I was in the same boat of you (debating between RTB and JCP) I chose a JCP mainly for marking's other than anything else, any one that you decide to get I'm sure you'll be happy with, have fun and thanks hehe  :Very Happy:

----------


## Muddyredneck

great choice! u cant go wrong with a jag, they are alittle more expensive if im not mistaken but carpets are the best of both worlds, they have so many possabilties with cageing and what not which is why i got my costal carpet girl, i wanted to be able to build her a 6x4x3 foot cage when shes an adult and have pretty much endless options


as for the bity, id say they are more jumpy then anything and when u get a hatchling u wont even feel a strike, lol its actually kinda funny because they dont bite and wrap just this noodle sayin back up or ill bitecha. they deff grow out of it tho, my girl is probly still only a coupe months old and a foot and a half and shes already getting better, just likes to watch wats goin on and be ready.

----------


## The-Jame

awww she sounds nice, yeah that's why I'm getting one too if I'm honest the caging and the patterns/colours truly amazing snakes, in the shop i seen them climbing trees and stuff they just looked really peaceful haha  :Very Happy:

----------


## Sariel

Welcome to carpets! Good choice I say <not that any of them are bad> 

 They can be pretty fiesty as younging, but they grow out of it with handling. I have two, ones alittle mouthy, but never bites. The other is as laid back as you can get without being a ball python. Shes about a seven foot jungle and an absolute doll. As for the feeding responce.. yah.. I dont do no tail dangling with them, I use tongs >:[

----------


## The-Jame

Yeah carpets are awesome  :Very Happy:  it's definitely what I'm going to get, and I'm not afraid of being bitten, thats part of the job  :Very Happy:  yeah I've got tongs already so it's just about getting everything else haha  :Razz:

----------


## Austin236

Sweet! I have 2 female Coastal Carpet Pythons one 3ft the other 5ft. And they can be bitey as babies but usually stop after a few weeks of handling, other times they don't at all. They really aren't the bitey snake a lot of people make them out to be :Wag of the finger: . I was under the same assumption 6 years ago when I got into reptiles heavily and quickly found out otherwise.

----------


## The-Jame

> Sweet! I have 2 female Coastal Carpet Pythons one 3ft the other 5ft. And they can be bitey as babies but usually stop after a few weeks of handling, other times they don't at all. They really aren't the bitey snake a lot of people make them out to be. I was under the same assumption 6 years ago when I got into reptiles heavily and quickly found out otherwise.
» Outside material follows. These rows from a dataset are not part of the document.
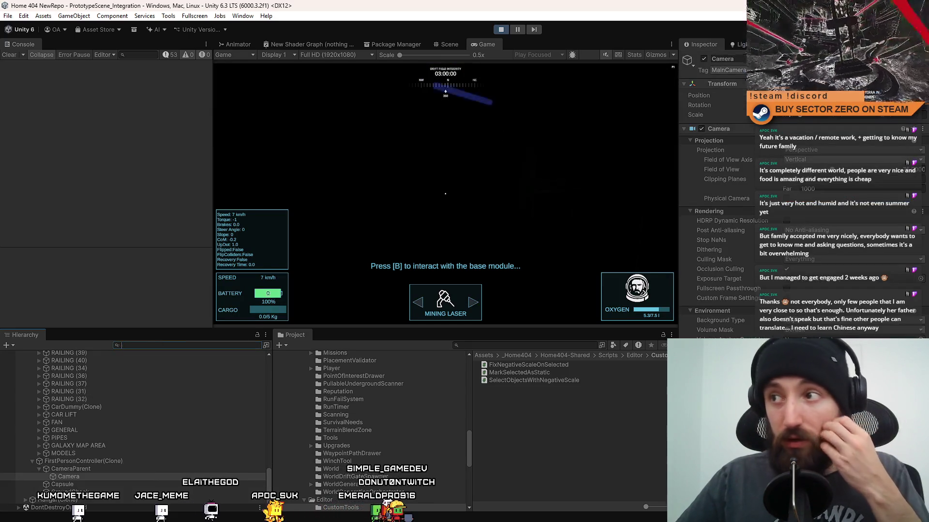
{"action": "left_click", "coordinate": [704, 59]}
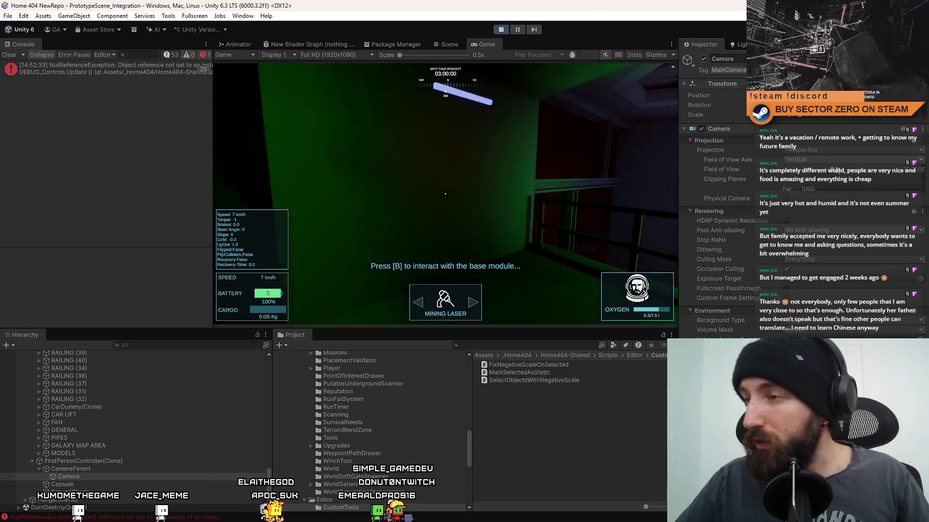
- Try FXAA, then TAA, then SMAA as the Camera's post anti-aliasing
{"action": "left_click", "coordinate": [805, 230]}
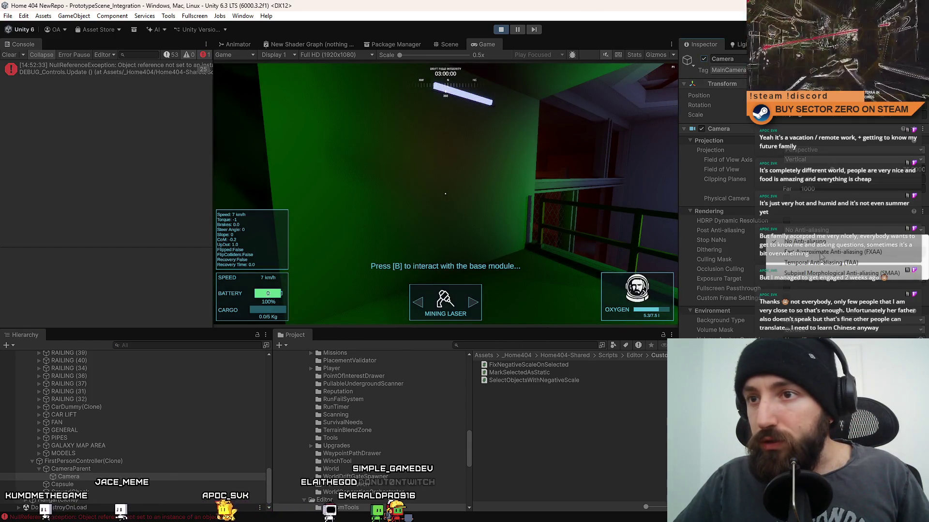
{"action": "left_click", "coordinate": [805, 240]}
{"action": "left_click", "coordinate": [532, 197]}
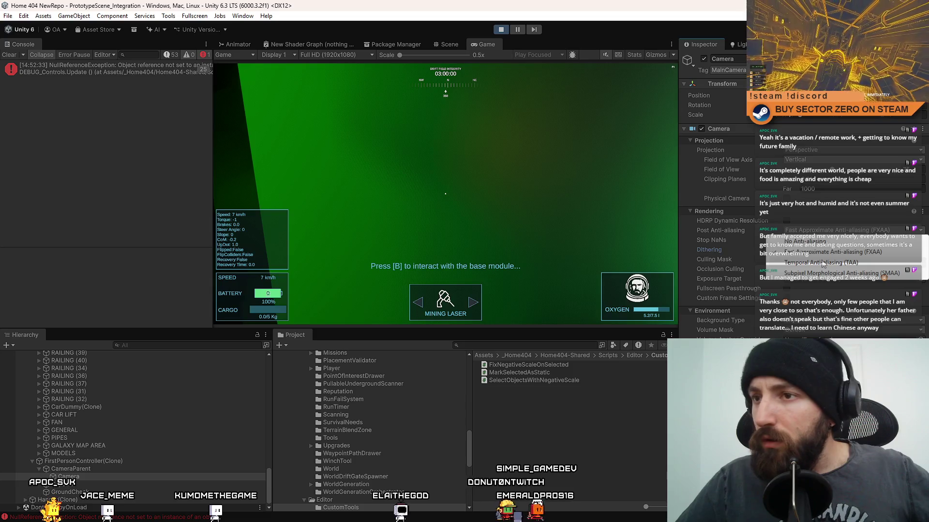
{"action": "left_click", "coordinate": [823, 263]}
I expect to get bitten so its not that bad anyway but I just love them haha might get two or three but just gotta decide haha

----------


## Void

> I expect to get bitten so its not that bad anyway but I just love them haha might get two or three but just gotta decide haha


I find their bites feel more like cat scratches...they itch more than they hurt. My oldest carpet,Hazard, struck at any and everything when she was younger but she got out of it quick. The other two has never struck since day one of receiving them. Omega is a lil jumpy and Strife will fall asleep anywhere. You'll definitely want more than one tho...they're just amazing. Soon as I find a blk and wht one ill be happy ^_^

----------


## Sarin

Awesome! I love Carpets. I took the plunge and got one a couple of weeks ago. (A Bredli) They get about 8 feet.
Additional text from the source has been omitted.